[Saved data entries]
+ + + +

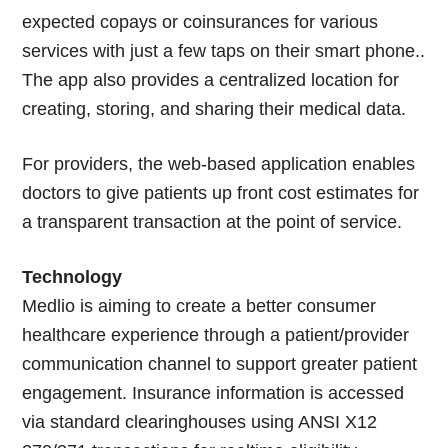
expected copays or coinsurances for various
services with just a few taps on their smart phone..
The app also provides a centralized location for
creating, storing, and sharing their medical data.
For providers, the web-based application enables
doctors to give patients up front cost estimates for
a transparent transaction at the point of service.
Technology
Medlio is aiming to create a better consumer
healthcare experience through a patient/provider
communication channel to support greater patient
engagement. Insurance information is accessed
via standard clearinghouses using ANSI X12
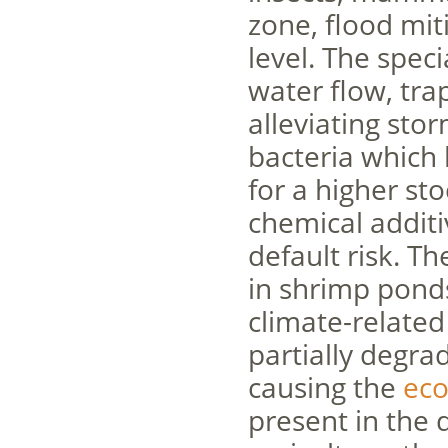
zone, flood mit
level. The spec
water flow, tra
alleviating sto
bacteria which
for a higher st
chemical additi
default risk. T
in shrimp pond
climate-relate
partially degra
causing the
eco
present in the 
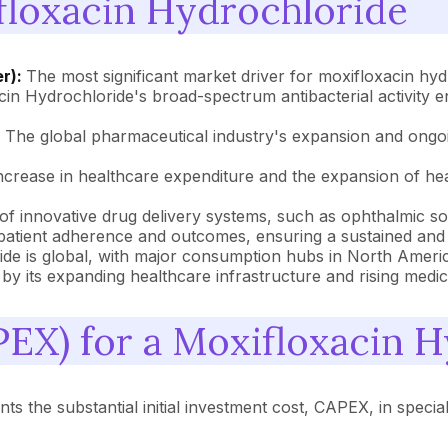
floxacin Hydrochloride
er):
The most significant market driver for moxifloxacin hy
xacin Hydrochloride's broad-spectrum antibacterial activity
:
The global pharmaceutical industry's expansion and ongoi
ncrease in healthcare expenditure and the expansion of hea
 innovative drug delivery systems, such as ophthalmic solu
 patient adherence and outcomes, ensuring a sustained an
de is global, with major consumption hubs in North Ameri
by its expanding healthcare infrastructure and rising medical
PEX) for a Moxifloxacin H
s the substantial initial investment cost, CAPEX, in speciali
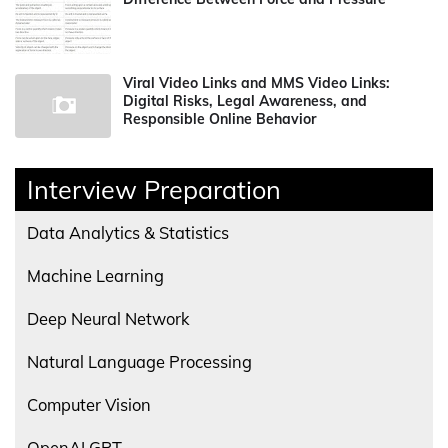
Viral Video Links and MMS Video Links:
Digital Risks, Legal Awareness, and
Responsible Online Behavior
Interview Preparation
Data Analytics & Statistics
Machine Learning
Deep Neural Network
Natural Language Processing
Computer Vision
OpenAI GPT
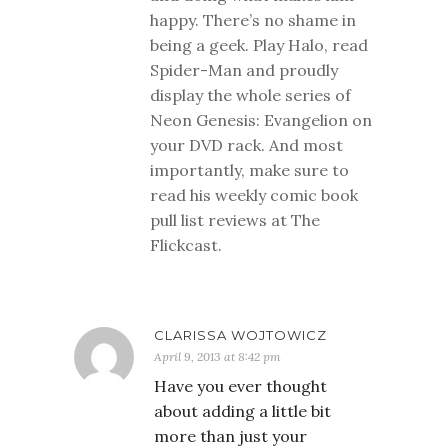
happy. There’s no shame in
being a geek. Play Halo, read
Spider-Man and proudly
display the whole series of
Neon Genesis: Evangelion on
your DVD rack. And most
importantly, make sure to
read his weekly comic book
pull list reviews at The
Flickcast.
CLARISSA WOJTOWICZ
April 9, 2013 at 8:42 pm
Have you ever thought
about adding a little bit
more than just your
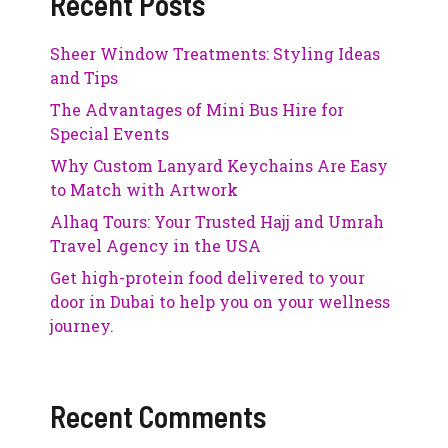
Recent Posts
Sheer Window Treatments: Styling Ideas
and Tips
The Advantages of Mini Bus Hire for
Special Events
Why Custom Lanyard Keychains Are Easy
to Match with Artwork
Alhaq Tours: Your Trusted Hajj and Umrah
Travel Agency in the USA
Get high-protein food delivered to your
door in Dubai to help you on your wellness
journey.
Recent Comments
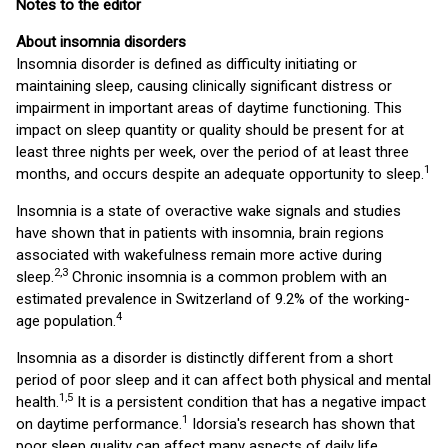
Notes to the editor
About insomnia disorders
Insomnia disorder is defined as difficulty initiating or
maintaining sleep, causing clinically significant distress or
impairment in important areas of daytime functioning. This
impact on sleep quantity or quality should be present for at
least three nights per week, over the period of at least three
1
months, and occurs despite an adequate opportunity to sleep.
Insomnia is a state of overactive wake signals and studies
have shown that in patients with insomnia, brain regions
associated with wakefulness remain more active during
2
,
3
sleep.
Chronic insomnia is a common problem with an
estimated prevalence in Switzerland of 9.2% of the working-
4
age population.
Insomnia as a disorder is distinctly different from a short
period of poor sleep and it can affect both physical and mental
1,
5
health.
It is a persistent condition that has a negative impact
1
on daytime performance.
Idorsia's research has shown that
poor sleep quality can affect many aspects of daily life,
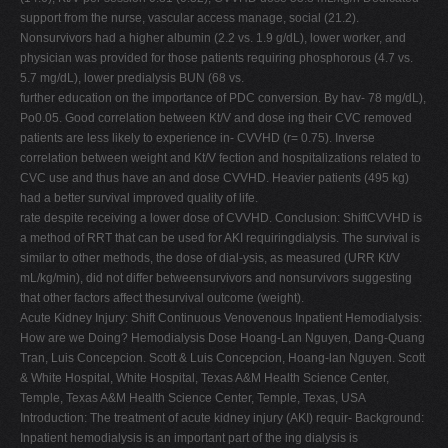
support from the nurse, vascular access manage, social (21.2).
Nonsurvivors had a higher albumin (2.2 vs. 1.9 g/dL), lower worker, and
physician was provided for those patients requiring phosphorous (4.7 vs.
5.7 mg/dL), lower predialysis BUN (68 vs.
further education on the importance of PDC conversion. By hav- 78 mg/dL),
Po0.05. Good correlation between Kt/V and dose ing their CVC removed
patients are less likely to experience in- CVVHD (r= 0.75). Inverse
correlation between weight and Kt/V fection and hospitalizations related to
CVC use and thus have an and dose CVVHD. Heavier patients (495 kg)
had a better survival improved quality of life.
rate despite receiving a lower dose of CVVHD. Conclusion: ShiftCVVHD is
a method of RRT that can be used for AKI requiringdialysis. The survival is
similar to other methods, the dose of dial-ysis, as measured (URR Kt/V
mL/kg/min), did not differ betweensurvivors and nonsurvivors suggesting
that other factors affect thesurvival outcome (weight).
Acute Kidney Injury: Shift Continuous Venovenous Inpatient Hemodialysis:
How are we Doing? Hemodialysis Dose Hoang-Lan Nguyen, Dang-Quang
Tran, Luis Concepcion. Scott & Luis Concepcion, Hoang-lan Nguyen. Scott
& White Hospital, White Hospital, Texas A&M Health Science Center,
Temple, Texas A&M Health Science Center, Temple, Texas, USA
Introduction: The treatment of acute kidney injury (AKI) requir- Background:
Inpatient hemodialysis is an important part of the ing dialysis is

+ + + +

Lines holding the word "Nguyen" should be counted across the entries; state only how many there are.

2